Multi-database patterns

Description

Multi-database patterns

Presented by Malcolm Tredinnick

A tour through four common "multiple database" usage patterns and how they can be implemented and utilised with Django. We'll talk about the strengths and weaknesses of each pattern and why you might not need any of them.

Abstract

There are a few good reasons a system might want to interact regularly with multiple databases. “Because it’s what cool people do” is not one of those reasons. Most multi-database usages fall into one of four main classes:

  • Separation by function. All data of one type in one database, all data of another type in some other database.
  • Separation by sharding. Data of a particular type (e.g. user records) is split across multiple databases, each database holding a shard of the whole data.
  • Data replication (separation by access). Some pieces of data are synchronized to multiple machines. Writes might go into one or more masters and reads normally come from the slaves.
  • Data augmentation/shadowing. Data in one database is added to or entirely replaced by data from another database.
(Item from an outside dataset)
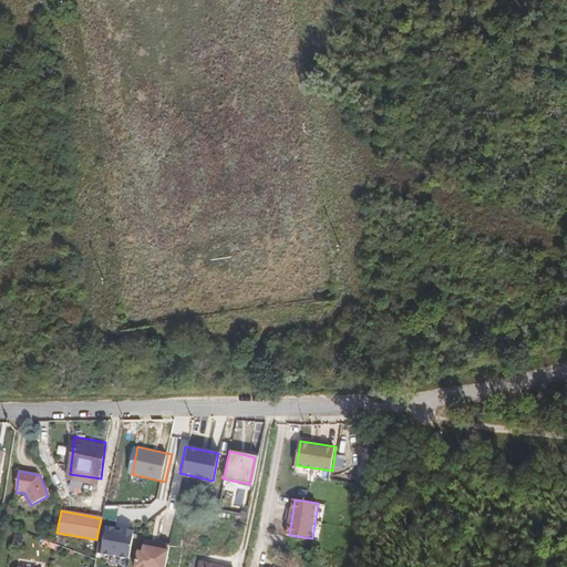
[(135,533),(106,526),(99,554),(127,562),(135,533)]
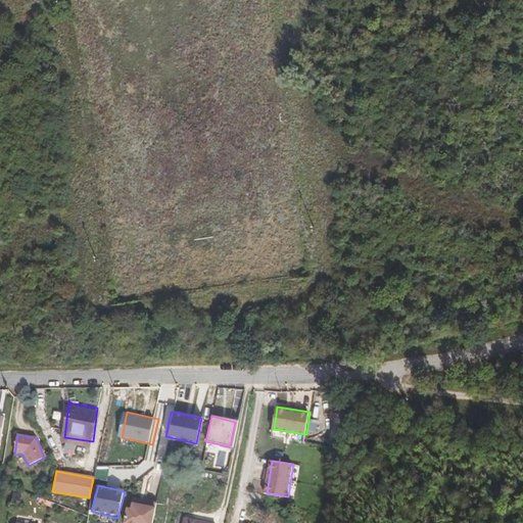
[(17,501),(32,505),(33,496),(19,493),(17,501)]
Can happen during development when reading from a production snapshot whilst trying out changes to some tables or data only against a local database.

Obviously, combinations of these classes are possible, such as replicated sharded data in a huge site. There are tricks and traps to the way a developer talks to each of these sorts of setups. I'll spend a few minutes showing credible examples of the usage of each as well as when you might be over- engineering by going that way. All four access patterns are possible in Django 1.2, with varying degrees of ease of use and I'll show the type of code required in each case.